From the U.S. Department of Commerce, Department of Justice, and Office of the Director of National Intelligence, the white paper suggests that the ECJ ruling was interim in nature, pending investigation of U.S. national security practices to better understand whether they comport with EU General Data Protection Regulation norms, such as data minimization, which means collecting only data necessary to the legitimate purpose at hand. The paper states:
A wide range of information about privacy protections in current U.S. law and practice relating to government access to data for national security purposes is publicly available. The United States government has prepared this White Paper to provide a detailed discussion of that information, focusing in particular on the issues that appear to have concerned the ECJ in Schrems II, for consideration by companies transferring personal data from the EU to the United States. The White Paper provides an up-to-date and contextualized discussion of this complex area of U.S. law and practice, as well as citations to source documents providing additional relevant information. It also provides some initial observations concerning the relevance of this area of U.S. law and practice that may bear on many companies’ analyses. The White Paper is not intended to provide companies guidance about EU law or what positions to take before European courts or regulators.

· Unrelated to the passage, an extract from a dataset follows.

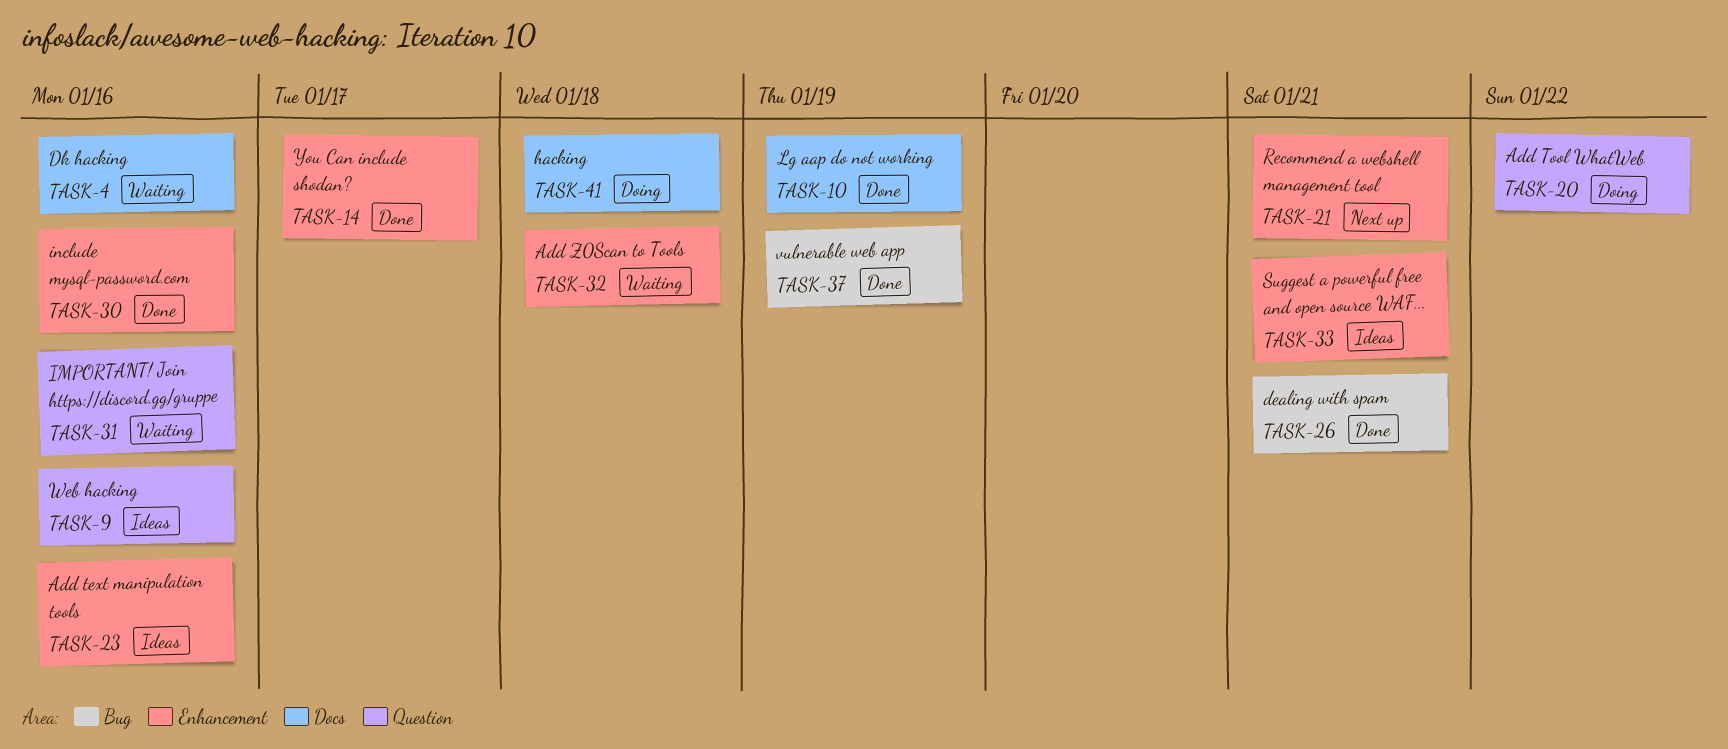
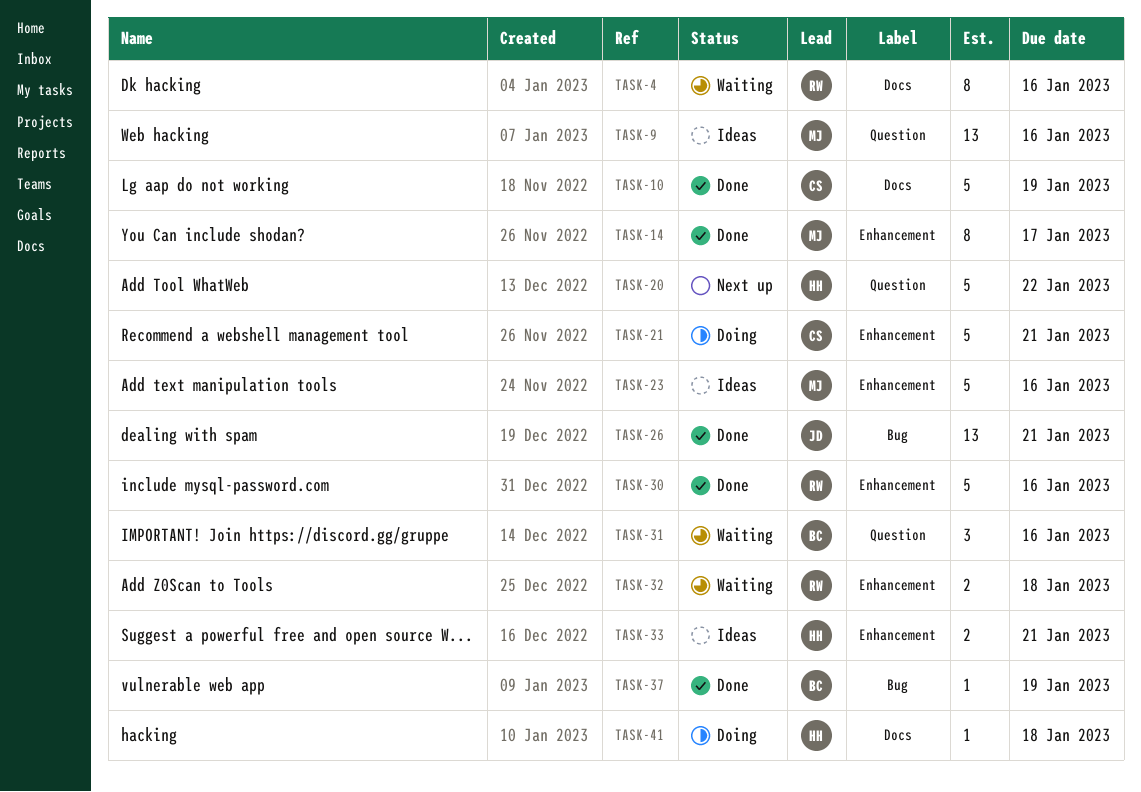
TASK-20, status: Doing -> Next up
TASK-21, status: Next up -> Doing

Armed with this additional information, then, the message to the private sector seems to be, Keep Calm and Carry On, using the very same "standard contractual clauses" (SCCs) that the ECJ invalidated. Yet if the information featured in the white paper has been publicly available, why assume that the ECJ was ill informed? (Read more about SCC revisions under way, and their likely shortcomings, at IAPP.)
Unfortunately for the U.S. position, the ECJ opinion was not, to my reading, in any way temporary, or malleable, pending further development of the record. The white paper comes off as another installment in the now quarter-century-old U.S. policy that the emperor is fully clothed.

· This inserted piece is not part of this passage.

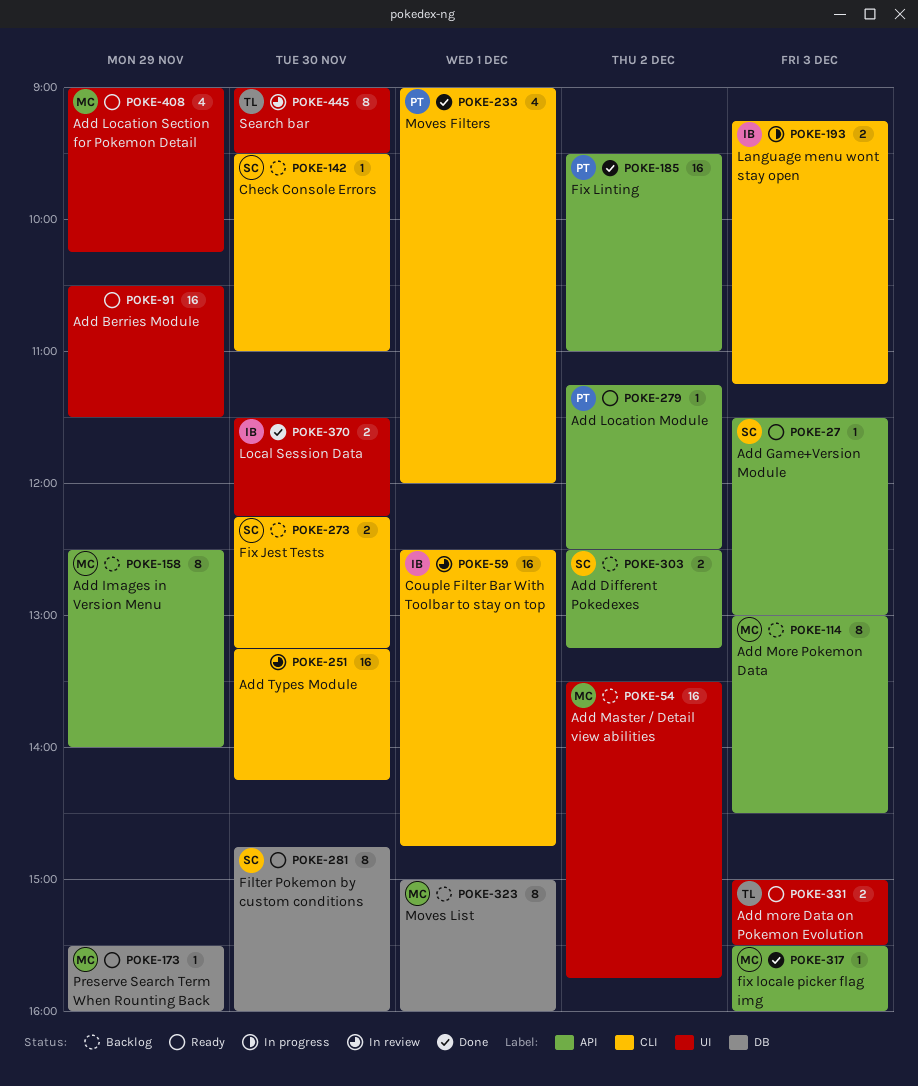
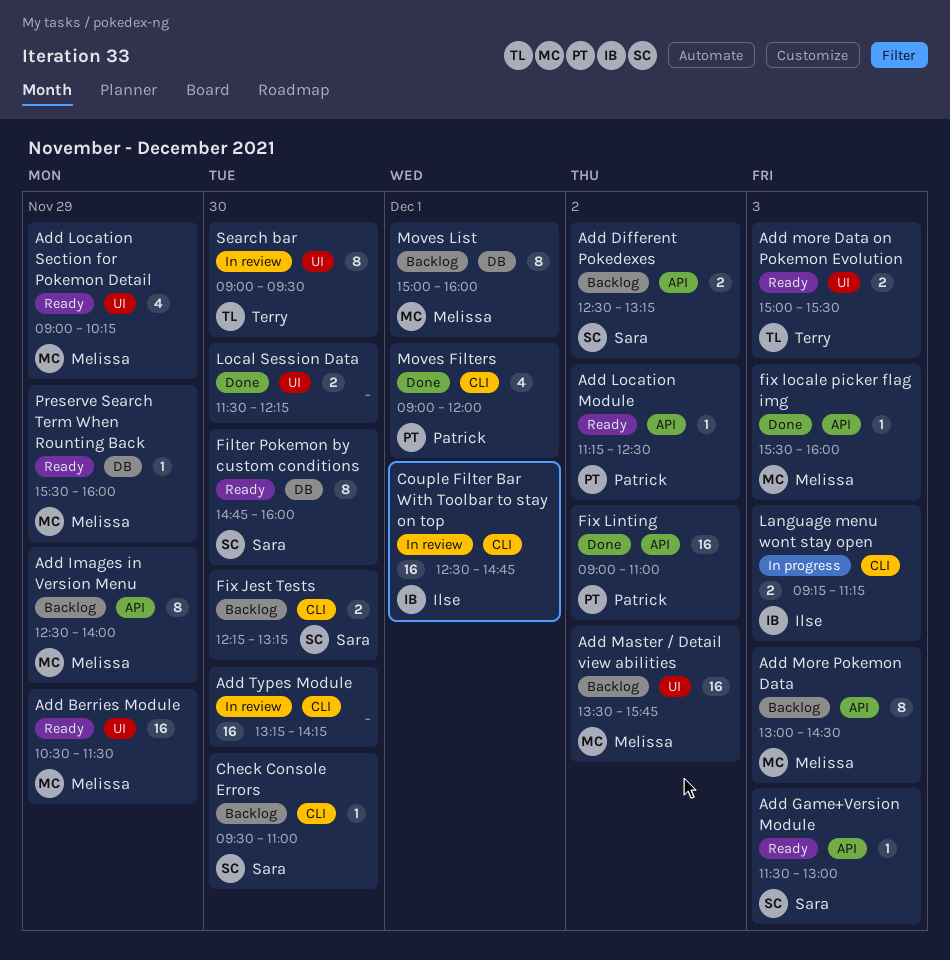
Add Berries Module, owner: none -> Melissa
Fix Linting, begins: 09:30 -> 09:00
Local Session Data, owner: Ilse -> none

I hope this white paper is only a stop-gap. As I said in a Boston Bar CLE recently, no privacy bill now pending in Congress will bridge the divide between the continents on the subject of U.S. security surveillance. A political negotiation, which might involve some give from the American side at least in transparency, seems now to be our only way forward.
The white paper is Information on U.S. Privacy Safeguards Relevant to SCCs and Other EU Legal Bases for EU-U.S. Data Transfers after Schrems II (Sept. 2020).